Saat ini, bukan lagi merdeka atau mati. Lebih subtle (subtil). Musuh yang dihadapi juga berbeda dengan saat perang kemerdekaan. (Wendi Putranto)
Pengamat musik Wendi Putranto juga mengungkapkan, adanya jebakan ”nasionalisme kebablasan” yang harus dihindari seperti mengarah pada fasisme, xenophobia, hingga ultranasionalis. ”Saat ini, bukan lagi merdeka atau mati. Lebih subtle (subtil). Musuh yang dihadapi juga berbeda dengan saat perang kemerdekaan,” ujar Wendi.
Nasionalisme dalam musik dan lagu sengaja diciptakan untuk mengobarkan semangat di medan perang pada masa revolusi fisik.
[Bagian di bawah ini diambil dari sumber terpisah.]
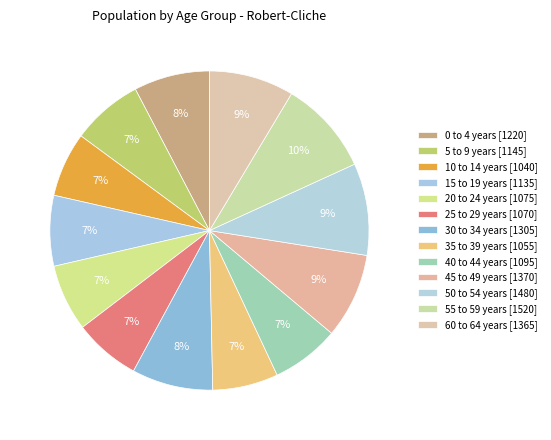

What percentage is NOT represented by 30 to 34 years?

91.8%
Namun, saat ini, musuhnya adalah korupsi, hoaks, masalah HAM, dan hal-hal lain yang membahayakan eksistensi sebuah negara.
”Kalau kemudian masih tetap dengan musik atau lirik yang serupa dengan zaman revolusi fisik dulu, akan terdengar lucu karena enggak kontekstual lagi,” kata Wendi.
Oleh karena itu, slogan dan lagu heroisme yang mendadak diputar pada bulan Agustus tentu bukan jawaban. ”Merah darahku dan putih tulangku” sejatinya bermetamorfosis. Keberanian untuk mengkritik diikuti aksi nyata yang akan menyelamatkan bangsa di masa kini. Musik merupakan salah satu perantinya. Teruslah bersuara karena tak ada nada sumbang.